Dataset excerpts
- - -

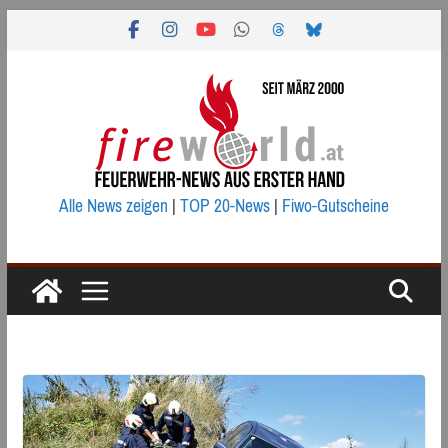
Zum
Inhalt
springen
Alle News zeigen
|
TOP 20-News
|
Fiwo-Gutscheine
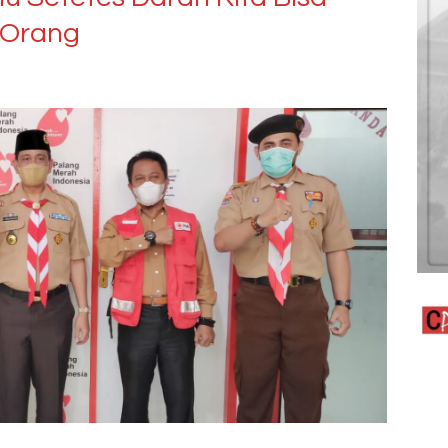
 Orang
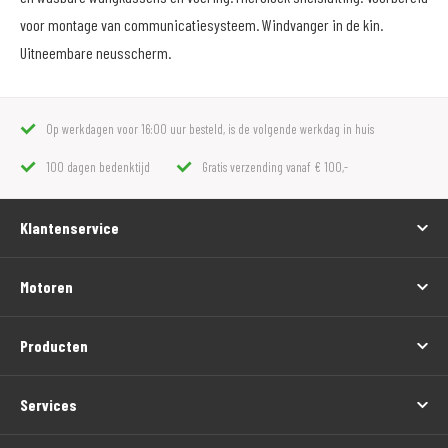
voor montage van communicatiesysteem. Windvanger in de kin.
Uitneembare neusscherm.
Op werkdagen voor 16:00 uur besteld, is de volgende werkdag in huis
100 dagen bedenktijd
Gratis verzending vanaf € 100,-
Klantenservice
Motoren
Producten
Services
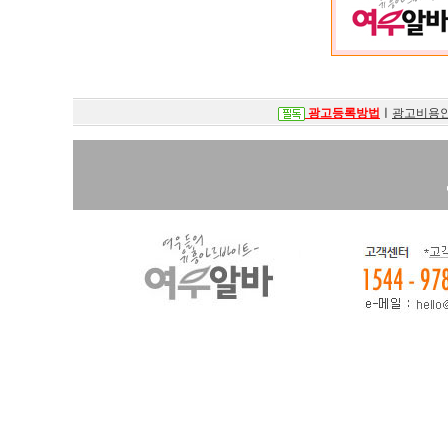
광고등록방법
ㅣ
광고비용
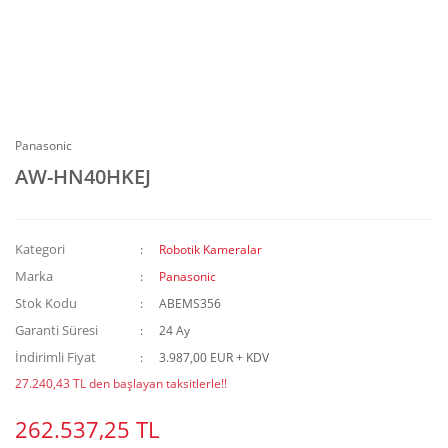
Panasonic
AW-HN40HKEJ
Kategori
Robotik Kameralar
Marka
Panasonic
Stok Kodu
ABEMS356
Garanti Süresi
24 Ay
İndirimli Fiyat
3.987,00 EUR + KDV
27.240,43 TL den başlayan taksitlerle!!
262.537,25 TL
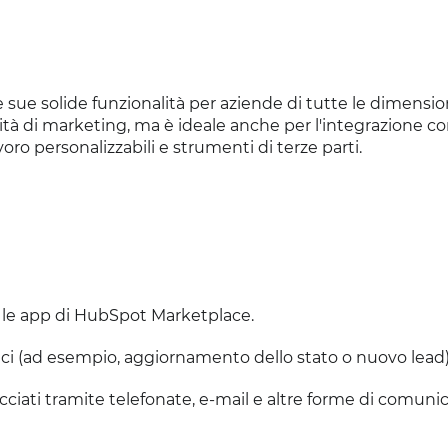
 sue solide funzionalità per aziende di tutte le dimension
tà di marketing, ma è ideale anche per l'integrazione c
ro personalizzabili e strumenti di terze parti.
 le app di HubSpot Marketplace.
i (ad esempio, aggiornamento dello stato o nuovo lead)
iati tramite telefonate, e-mail e altre forme di comunic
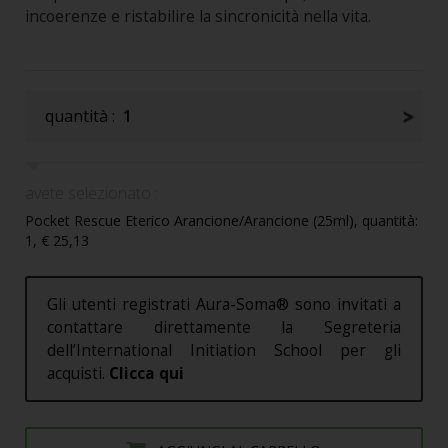
incoerenze e ristabilire la sincronicità nella vita.
quantità :
1
avete selezionato :
Pocket Rescue Eterico Arancione/Arancione (25ml), quantità:
1, € 25,13
Gli utenti registrati Aura-Soma® sono invitati a
contattare direttamente la Segreteria
dell’International Initiation School per gli
acquisti.
Clicca qui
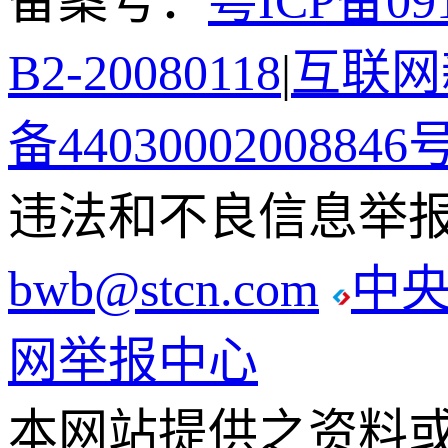
备案号：
粤ICP备091
B2-20080118
|
互联网新
备44030002008846
违法和不良信息举报电话
bwb@stcn.com
中
网举报中心
本网站提供之资料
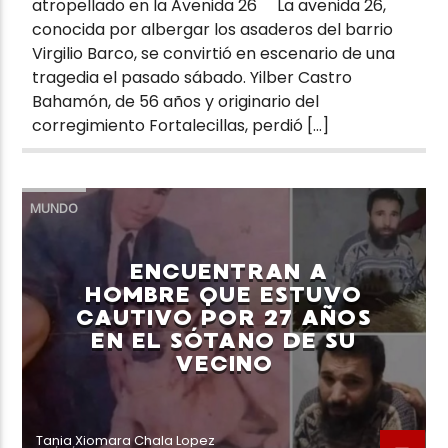
atropellado en la Avenida 26 La avenida 26,
conocida por albergar los asaderos del barrio
Virgilio Barco, se convirtió en escenario de una
tragedia el pasado sábado. Yilber Castro
Bahamón, de 56 años y originario del
corregimiento Fortalecillas, perdió […]
MUNDO
ENCUENTRAN A
HOMBRE QUE ESTUVO
CAUTIVO POR 27 AÑOS
EN EL SÓTANO DE SU
VECINO
Tania Xiomara Chala Lopez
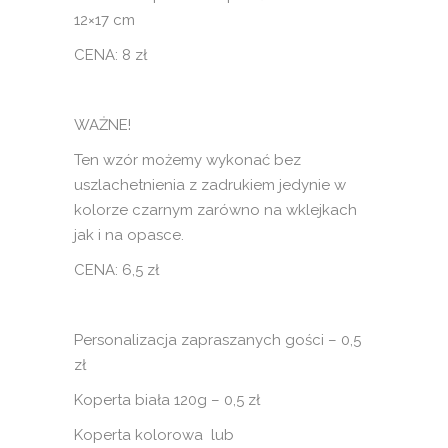
12×17 cm
CENA: 8 zł
WAŻNE!
Ten wzór możemy wykonać bez
uszlachetnienia z zadrukiem jedynie w
kolorze czarnym zarówno na wklejkach
jak i na opasce.
CENA: 6,5 zł
Personalizacja zapraszanych gości – 0,5
zł
Koperta biała 120g – 0,5 zł
Koperta kolorowa lub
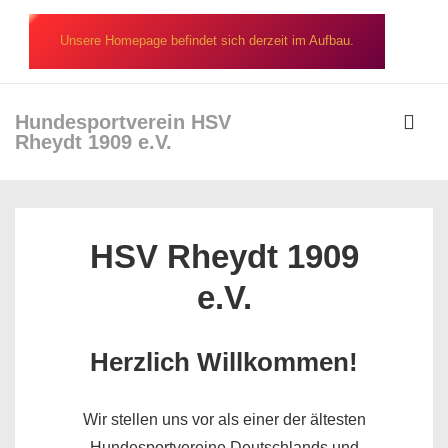
↓
Zum
Unsere Homepage befindet sich derzeit im Aufbau.
Inhalt
Hundesportverein HSV
Rheydt 1909 e.V.
ME
Hauptnavigation
HSV Rheydt 1909
e.V.
Herzlich Willkommen!
Wir stellen uns vor als einer der ältesten
Hundesportvereine Deutschlands und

- - -

WHAT TO PRODUCE:
Restate the records above in full, word for word. Keep pictures out.

OUTPUT:
Zum
Inhalt
springen
Alle News zeigen
|
TOP 20-News
|
Fiwo-Gutscheine
 Orang
voor montage van communicatiesysteem. Windvanger in de kin.
Uitneembare neusscherm.
Op werkdagen voor 16:00 uur besteld, is de volgende werkdag in huis
100 dagen bedenktijd
Gratis verzending vanaf € 100,-
Klantenservice
Motoren
Producten
Services
광고등록방법
ㅣ
광고비용
Panasonic
AW-HN40HKEJ
Kategori
Robotik Kameralar
Marka
Panasonic
Stok Kodu
ABEMS356
Garanti Süresi
24 Ay
İndirimli Fiyat
3.987,00 EUR + KDV
27.240,43 TL den başlayan taksitlerle!!
262.537,25 TL
 sue solide funzionalità per aziende di tutte le dimension
tà di marketing, ma è ideale anche per l'integrazione c
ro personalizzabili e strumenti di terze parti.
 le app di HubSpot Marketplace.
i (ad esempio, aggiornamento dello stato o nuovo lead)
iati tramite telefonate, e-mail e altre forme di comunic
incoerenze e ristabilire la sincronicità nella vita.
quantità :
1
avete selezionato :
Pocket Rescue Eterico Arancione/Arancione (25ml), quantità:
1, € 25,13
Gli utenti registrati Aura-Soma® sono invitati a
contattare direttamente la Segreteria
dell’International Initiation School per gli
acquisti.
Clicca qui
备案号：
粤ICP备091
B2-20080118
|
互联网新
备44030002008846
违法和不良信息举报电话
bwb@stcn.com
中
网举报中心
本网站提供之资料
atropellado en la Avenida 26 La avenida 26,
conocida por albergar los asaderos del barrio
Virgilio Barco, se convirtió en escenario de una
tragedia el pasado sábado. Yilber Castro
Bahamón, de 56 años y originario del
corregimiento Fortalecillas, perdió […]
MUNDO
ENCUENTRAN A
HOMBRE QUE ESTUVO
CAUTIVO POR 27 AÑOS
EN EL SÓTANO DE SU
VECINO
Tania Xiomara Chala Lopez
12×17 cm
CENA: 8 zł
WAŻNE!
Ten wzór możemy wykonać bez
uszlachetnienia z zadrukiem jedynie w
kolorze czarnym zarówno na wklejkach
jak i na opasce.
CENA: 6,5 zł
Personalizacja zapraszanych gości – 0,5
zł
Koperta biała 120g – 0,5 zł
Koperta kolorowa lub
↓
Zum
Unsere Homepage befindet sich derzeit im Aufbau.
Inhalt
Hundesportverein HSV
Rheydt 1909 e.V.
ME
Hauptnavigation
HSV Rheydt 1909
e.V.
Herzlich Willkommen!
Wir stellen uns vor als einer der ältesten
Hundesportvereine Deutschlands und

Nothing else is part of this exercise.